Python Forum
splitting or parsing control characters
Thread Rating:
  • 0 Vote(s) - 0 Average
  • 1
  • 2
  • 3
  • 4
  • 5
splitting or parsing control characters
#11
If we're using regexes, why not just use the whitespace escape character, \s?  That seems much easier than matching only newlines and tabs or spaces.

>>> original = "foo\nbar\n\txyzzy"
>>> split = re.findall(r"(\S+)(\s*)", original)
>>> split
[('foo', '\n'), ('bar', '\n\t'), ('xyzzy', '')]
>>> flattened = [sub for pair in split for sub in pair if sub]
>>> flattened
['foo', '\n', 'bar', '\n\t', 'xyzzy']
Reply
#12
Newspaces and tabs or backspaces were used only as examples.

I suggest to read first and third post where Skaperen explains what he does want - to split string on different control characters while keeping control characters, and even split control characters to groups of same ones.
[
Morever, when all you need is to split on some group of characters (without additional constraints), then re.split() is better than re.findall() - no need to flatten or to worry what will happen when string starts with separator.
Output:
>>> original = "foo\nbar\n\txyzzy" >>> re.split(r"(\s+)", original) ['foo', '\n', 'bar', '\n\t', 'xyzzy']
Beside using re.findall() with some "smart" pattern its possible to do straightly with some monstrous pattern
cs = ''.join([chr(c) for c in range(32)]
pat = r"[^{}]+|".format(cs) + "+|".join(cs) + "+"
re.findall(pat, text)
But it seems quite dirty - it has 33 different patterns, one main and one for each separator.
Reply
#13
(May-26-2017, 03:07 PM)zivoni Wrote: is only slightly worse than
re.split('([{}]*)'.format(cs), 'Split   this string and   store    splits')
posted before that gives list instead of list of tuples.

Sorry, professor, but split does not give you "run" of the same separators - I believe OP asked to preserve each separator with its length

(May-26-2017, 03:07 PM)zivoni Wrote: Neither one of them does what is wanted (split different separators while keeping "runs" of same separators) without some additional processsing.
list(itertools.chain(*re.findall(r'([^{0}]+)({0}*)'.format(cs), 'Split   this   string and   store splits')))
Mission accomplished.
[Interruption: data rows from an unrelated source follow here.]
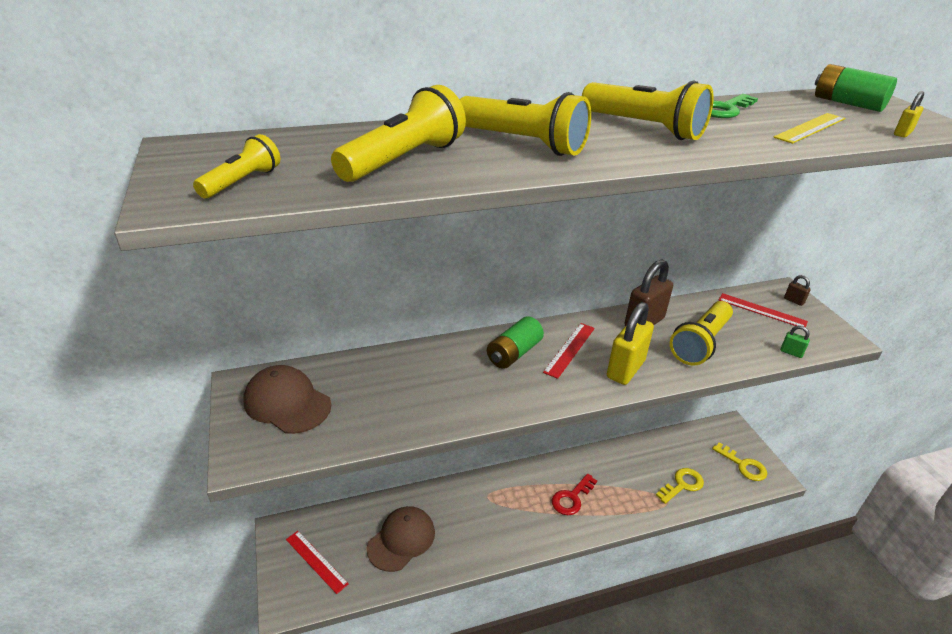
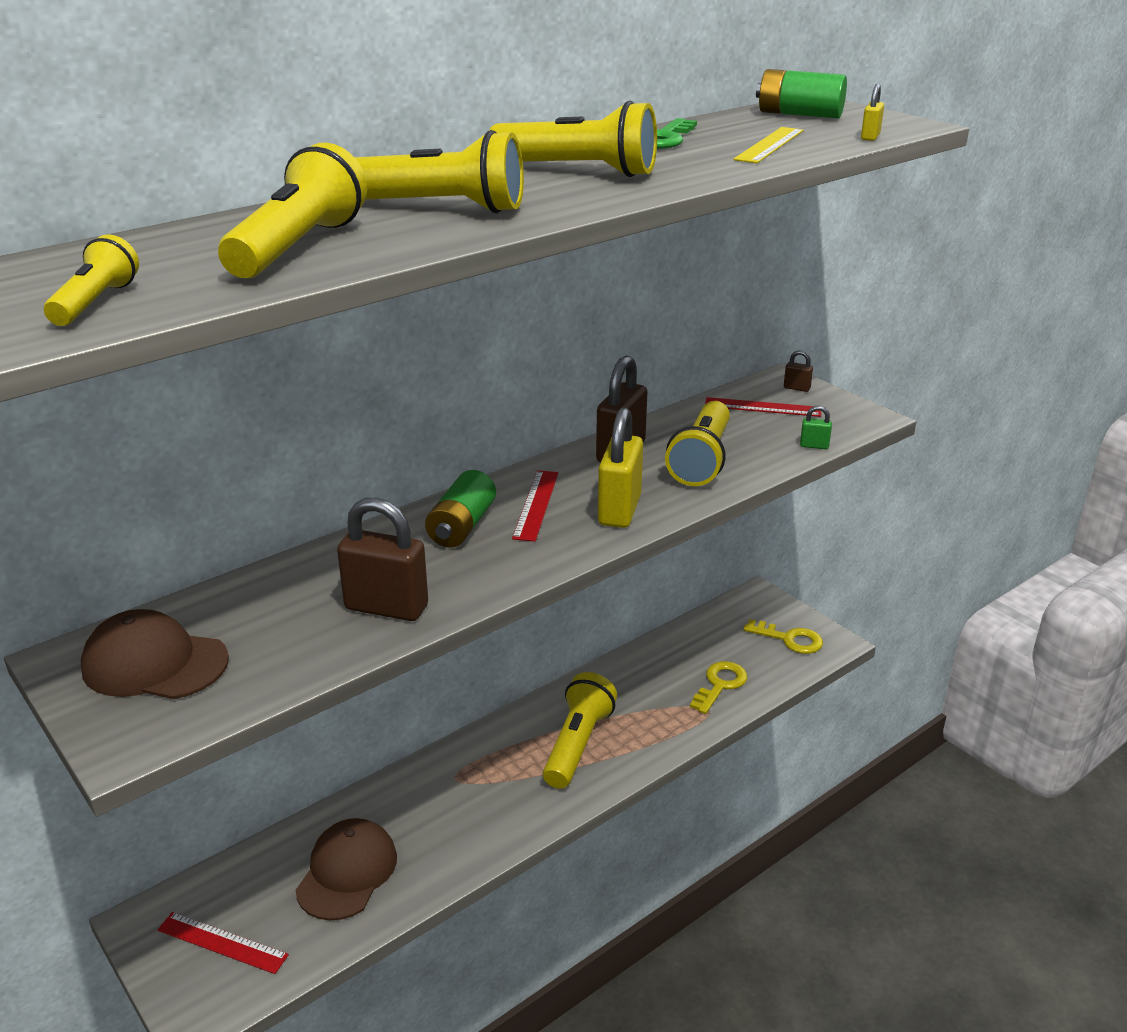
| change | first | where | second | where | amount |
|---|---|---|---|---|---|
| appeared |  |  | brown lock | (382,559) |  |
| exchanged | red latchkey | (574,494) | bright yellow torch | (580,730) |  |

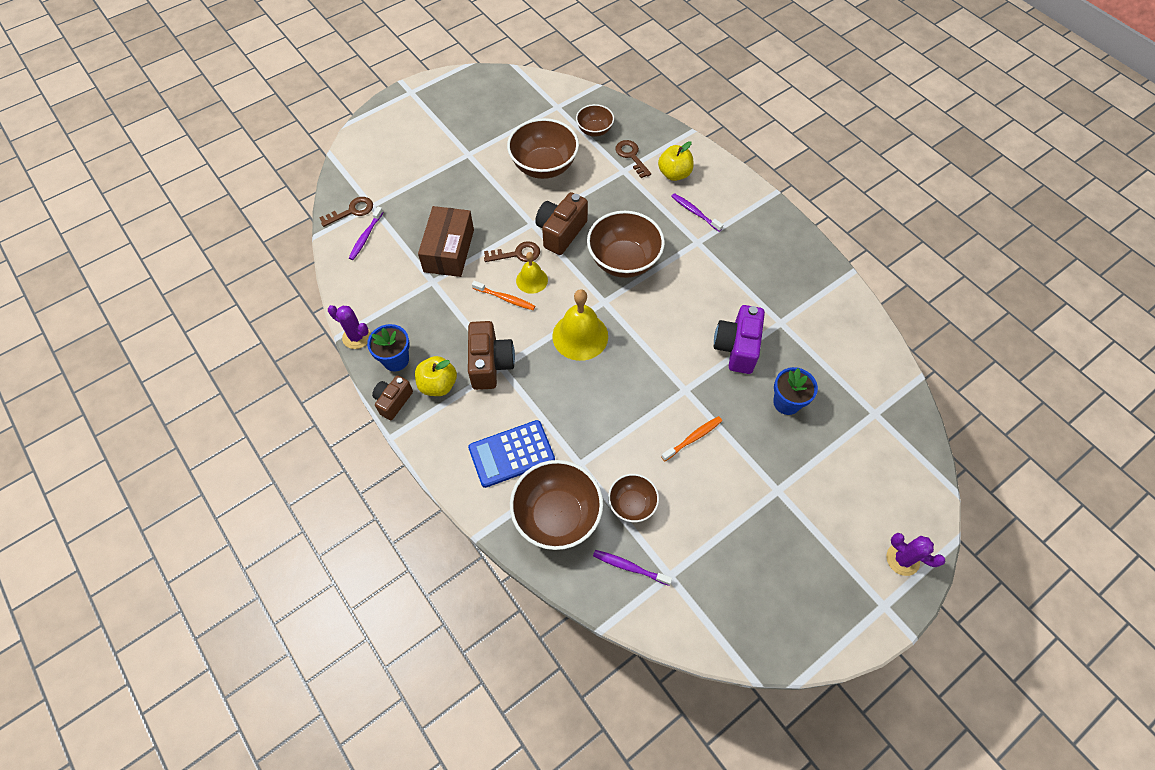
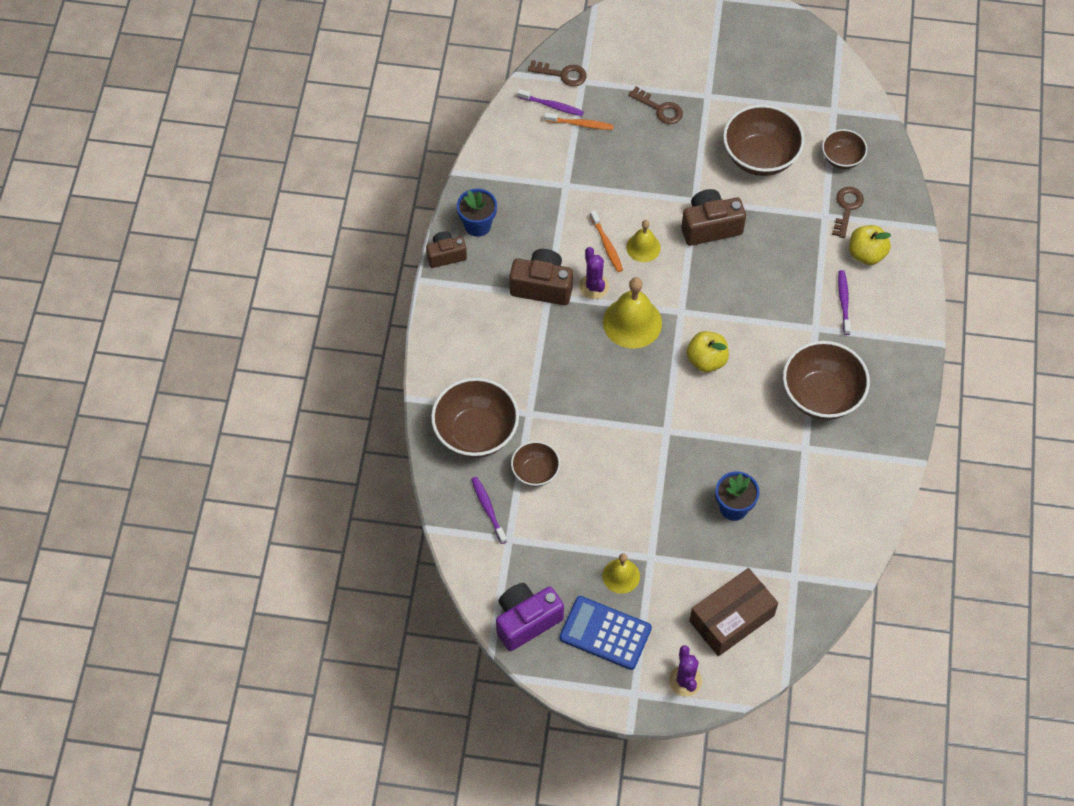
| change | first | where | second | where | amount |
|---|---|---|---|---|---|
| appeared |  |  | bright yellow bell | (621,573) |  |
| relocated | purple saguaro cactus | (349,327) |  | (594,273) |  |
| relocated | bright yellow toy apple | (436,376) |  | (707,351) |  |
| relocated | brown package | (446,241) |  | (733,612) |  |
| relocated | royal blue adding machine | (511,454) |  | (605,633) |  |
| relocated | brown latchkey | (512,251) |  | (655,105) |  |
| relocated | brown serving bowl | (626,244) |  | (826,380) |  |
| relocated | bright orange toothbrush | (691,438) |  | (579,121) |  |
| relocated | purple camera | (739,339) |  | (530,617) |  |
| spun | purple toothbrush | (366,233) |  | (550,102) | 135 degrees counterclockwise |
| spun | brown camera | (491,355) |  | (541,277) | 120 degrees counterclockwise |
Yalla, next question?

Oh, and space was used just as an example
Test everything in a Python shell (iPython, Azure Notebook, etc.)
  • Someone gave you an advice you liked? Test it - maybe the advice was actually bad.
  • Someone gave you an advice you think is bad? Test it before arguing - maybe it was good.
  • You posted a claim that something you did not test works? Be prepared to eat your hat.
Reply
#14
(May-26-2017, 03:57 PM)volcano63 Wrote: Mission accomplished. Yalla, next question?
Yes, please. If I understood correctly Skaperen's examples in his posts #1 and #3, he wants for input such as
Output:
>>> text = "one\x01\x01\x02two\x03three\x04\x05four"
output in the form
Output:
>>> [[item, sep][item==''] for item, sep, _ in re.findall(pat, text)] ['one', '\x01\x01', '\x02', 'two', '\x03', 'three', '\x04', '\x05', 'four']
Somehow I cant see how it can be done with your solution. Indeed, I am not re expert and its possible that I am overlooking something. Or I could misinterpret Skaperen's intention. In either way I would like some explanation - either how your solution splits test text I have just posted or how I misintrepreted posts #1 and #3.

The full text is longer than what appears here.